Patitas uses a three-stage pipeline: Lexer → Parser → Renderer.
Overview
Source Text → Lexer → Tokens → Parser → AST → Renderer → HTML
Lexer
The lexer is a state-machine tokenizer. No regex.
Key features:
- O(n) guaranteed time complexity
- No backtracking
- No ReDoS vulnerabilities
- Single-pass scanning
Token types:
- Block boundaries (paragraphs, headings, lists)
- Inline markers (emphasis, links, code)
- Literals (text, code content)
from patitas.lexer import Lexer
lexer = Lexer("# Hello **World**")
for token in lexer:
print(token.type, token.value)
Parser
The parser consumes tokens to build the AST.
Key features:
- Recursive descent parsing
- Immediate AST construction
- No intermediate representations
- Frozen dataclass nodes
Parsing strategy:
- Scan for block structure
- Parse block content
- Parse inline elements within blocks
- Build immutable node tree
from patitas.parser import Parser
parser = Parser("# Hello")
doc = parser.parse()
AST
The Abstract Syntax Tree uses frozen dataclasses with slots.
Why frozen?
- Thread-safe by default
- Hashable (can be cached)
- Prevents accidental mutation
Why slots?
- Reduced memory footprint
- Faster attribute access
@dataclass(frozen=True, slots=True)
class Heading:
level: int
children: tuple[Inline, ...]
location: SourceLocation | None = None
Renderer
The HTML renderer traverses the AST using pattern matching.
Key features:
- StringBuilder for O(n) output
- Zero-copy text extraction where possible
- Pluggable highlighter and icon resolver
from patitas.renderers.html import HtmlRenderer
renderer = HtmlRenderer(source=source_text)

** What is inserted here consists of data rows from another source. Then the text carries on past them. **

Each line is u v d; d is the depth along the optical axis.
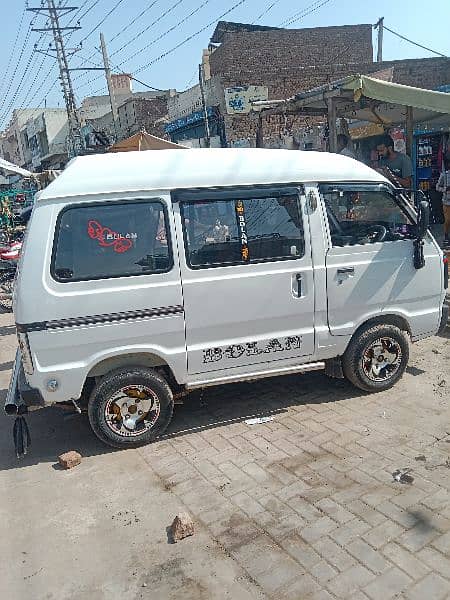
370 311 4.52
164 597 2.62
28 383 3.85
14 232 17.12
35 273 3.62
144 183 3.82
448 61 15.79
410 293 4.64
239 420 4.48
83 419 4.79
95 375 3.94
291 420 4.39
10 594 2.72
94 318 3.75
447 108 6.68
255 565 2.76
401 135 11.72
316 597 2.50
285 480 3.51
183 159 3.98
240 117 17.06
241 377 4.24
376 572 2.62
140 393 4.05
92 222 3.74
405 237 4.61
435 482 3.33
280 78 17.70
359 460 3.67
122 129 26.19
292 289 4.21
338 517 3.07
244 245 4.06
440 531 2.88
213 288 3.98
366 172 4.46
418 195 4.67
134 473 3.79
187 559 2.87
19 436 4.08
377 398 4.68
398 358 4.77
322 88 7.55
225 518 3.18
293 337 4.30
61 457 3.95
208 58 19.98
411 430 4.05
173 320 3.93
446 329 6.20
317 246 4.25
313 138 12.56
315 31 17.92
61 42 26.19
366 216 4.49
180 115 21.20
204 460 3.87
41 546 3.09
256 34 17.39
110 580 2.77
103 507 3.42
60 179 3.71
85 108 38.09
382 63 17.86
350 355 4.59
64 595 2.69
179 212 3.90
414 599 2.44
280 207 4.16
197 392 5.10
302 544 2.88
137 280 3.82
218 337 4.10
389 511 3.09
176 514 3.28
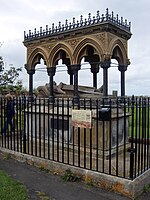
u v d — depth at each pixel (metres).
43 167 6.62
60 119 8.10
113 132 7.36
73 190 5.29
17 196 4.78
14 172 6.43
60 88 9.90
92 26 7.46
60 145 8.07
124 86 8.39
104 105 6.25
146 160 6.43
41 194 5.04
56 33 8.46
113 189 5.20
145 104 5.91
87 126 5.87
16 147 8.25
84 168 5.86
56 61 8.87
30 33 9.50
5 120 9.41
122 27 7.99
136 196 4.99
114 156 7.24
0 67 24.39
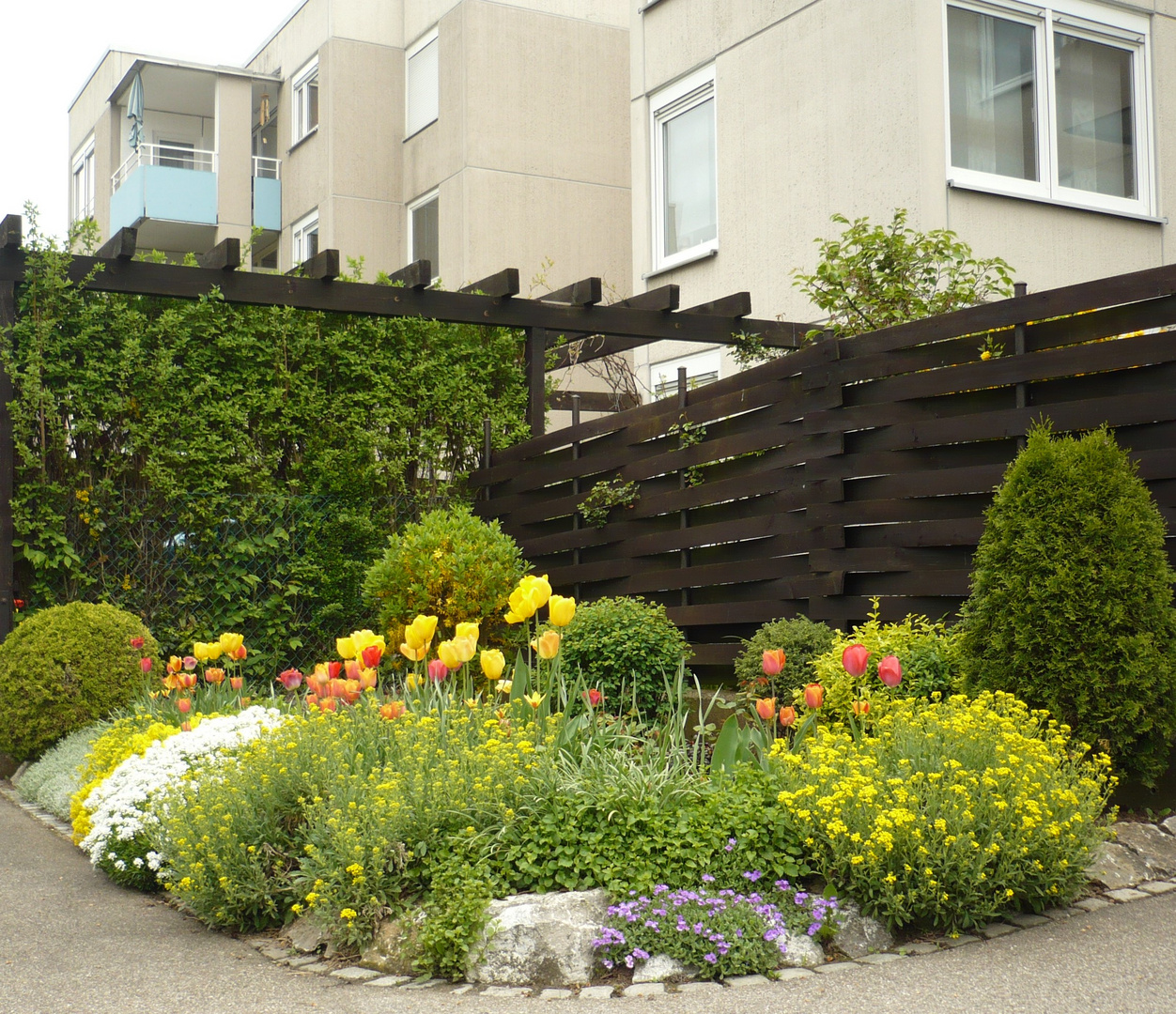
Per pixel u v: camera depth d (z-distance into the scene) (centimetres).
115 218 2097
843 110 1090
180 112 2323
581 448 970
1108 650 506
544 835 444
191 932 463
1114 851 492
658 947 399
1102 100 1125
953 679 576
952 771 451
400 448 1037
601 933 401
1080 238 1090
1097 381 592
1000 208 1045
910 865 420
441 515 891
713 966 392
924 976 381
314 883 444
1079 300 592
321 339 1016
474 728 530
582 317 1050
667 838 437
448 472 1090
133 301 955
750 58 1195
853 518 696
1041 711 500
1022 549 531
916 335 667
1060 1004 350
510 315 1032
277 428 990
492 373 1098
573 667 746
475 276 1720
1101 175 1123
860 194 1071
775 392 759
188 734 599
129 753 634
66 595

html = renderer.render(doc)
Extension Points
Highlighter Protocol
class Highlighter(Protocol):
def highlight(self, code: str, lang: str) -> str: ...
IconResolver Protocol
class IconResolver(Protocol):
def resolve(self, name: str) -> str | Inline | None: ...
DirectiveHandler Protocol
class DirectiveHandler(Protocol):
name: str
def parse(self, ...) -> Block | None: ...
def render(self, ...) -> None: ...